A mentira ganha maior credibilidade se for exagerada etc.
Plavov (reflexos condicionados) Jung (inconsciente coletivo) Freud (a sexualidade) os fisiologistas russos que colocam o instinto da alimentação acima da sexualidade etc. são utilizados.
Para o leitor comum e menos avisado é dificil separar informação de propaganda e publicidade com suas numerosas técnicas de persuação/manipulação. O bom jornalismo deve evitá-las e procurar sempre o contraditório e a isenção.
Isso é ótimo porque, pessoalmente eu parei na edição de posse de Lula (Veja 1784 de 06/01/2003, pp. 22-44). Mais aqui: http://markltda.blog.uol.com.br/
E, lamento informar, não é de hoje que o panfletão reaça e desrespeitoso, acintoso, preconceituoso, arrogante... beirando o estilo neo-nazi.
Certa vez, vi essa frase aqui no blog mesmo. Diz tudo.
Revista Veja: não compre; se comprar, não abra; se abrir, não leia; se ler não acredite e se acreditar, relinche.
(H.C. Paes, blog Nassif)
Caros senhores,
Quer dizer que, afirmar desconhecer o que acontece em sua volta, e ignorar o que faz seus parceiros e eliados, é democrático?
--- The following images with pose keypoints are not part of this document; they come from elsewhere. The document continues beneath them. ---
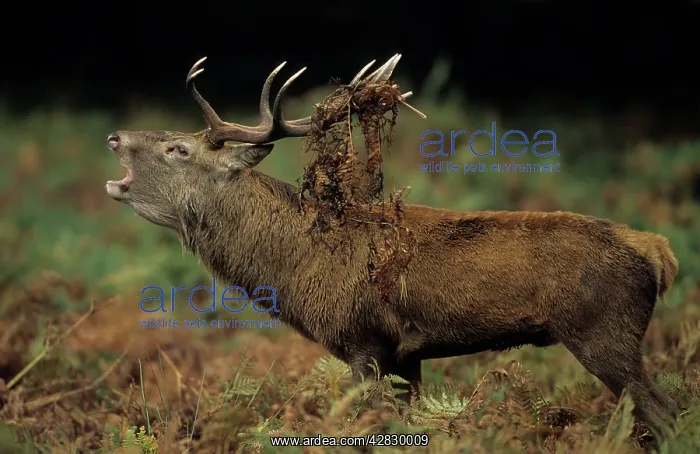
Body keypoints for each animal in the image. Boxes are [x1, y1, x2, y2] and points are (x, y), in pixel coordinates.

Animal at [105, 54, 679, 439]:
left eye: (177, 148)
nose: (115, 137)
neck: (291, 271)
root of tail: (659, 252)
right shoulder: (407, 354)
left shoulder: (363, 339)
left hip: (605, 331)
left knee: (666, 413)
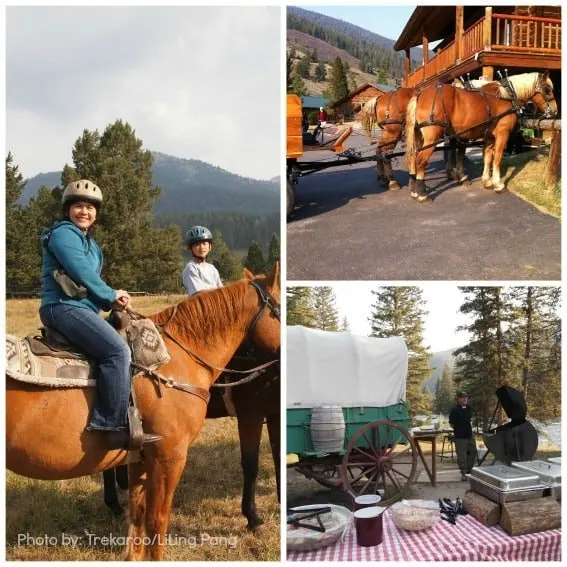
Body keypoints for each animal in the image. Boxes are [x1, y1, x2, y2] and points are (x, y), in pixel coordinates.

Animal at [6, 268, 282, 564]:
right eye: (280, 310)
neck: (179, 357)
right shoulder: (176, 452)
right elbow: (158, 520)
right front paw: (254, 518)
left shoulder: (141, 457)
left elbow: (139, 519)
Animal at [406, 71, 556, 203]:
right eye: (547, 89)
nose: (555, 110)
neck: (506, 95)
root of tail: (420, 94)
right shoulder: (502, 134)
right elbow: (497, 158)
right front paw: (498, 184)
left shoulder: (489, 136)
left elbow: (488, 157)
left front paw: (487, 181)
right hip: (432, 137)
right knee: (420, 161)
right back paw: (423, 194)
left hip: (419, 137)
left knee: (413, 158)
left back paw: (414, 190)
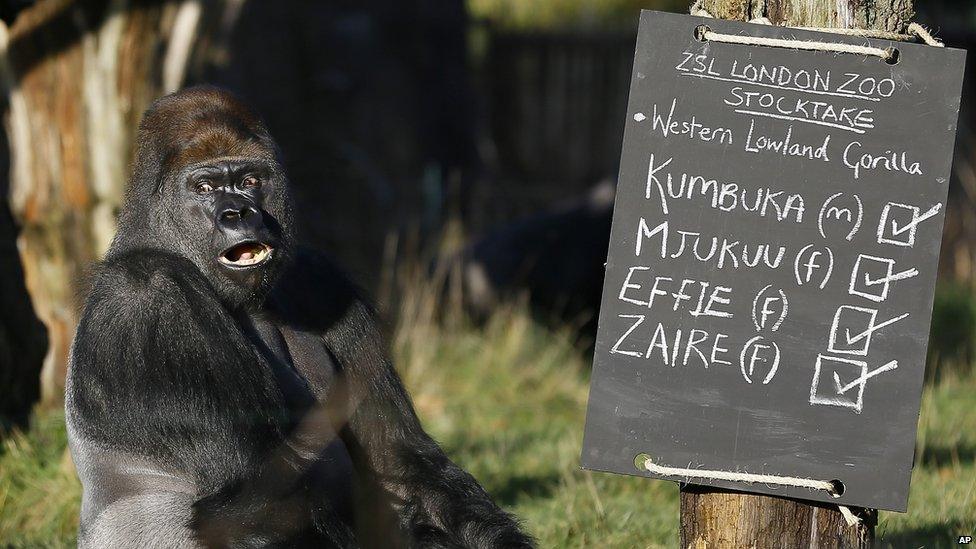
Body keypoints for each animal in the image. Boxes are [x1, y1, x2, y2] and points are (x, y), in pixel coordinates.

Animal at [66, 88, 532, 544]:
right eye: (205, 186)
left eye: (250, 181)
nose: (238, 213)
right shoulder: (148, 299)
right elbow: (257, 508)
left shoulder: (321, 277)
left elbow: (399, 463)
E, ao contrario, denunciar abusos e corrupções, é anti-democratico e jornalismo, como voces dizem "factoide" ?
Ainda bem que, por enquanto, aida reine a liberdade de expressão. Pois o que me parece que voces querem censura em tudo aquilo que não fale favoravelmente aos seus 'AMIGOS".
O comportamento da VEJA não é novidade.
A revista está uma M. desde o início dos anos 90.
Mas seu erro foi não prever que, ao partir para o ataque frontal contra o LULISMO, iria bater de frente também contra duas outras forças : a militância histórica dos PETISTAS e os desiludidos com FHC. Estes últimos enxergam em LULA uma espécie de revanche contra os tucanos.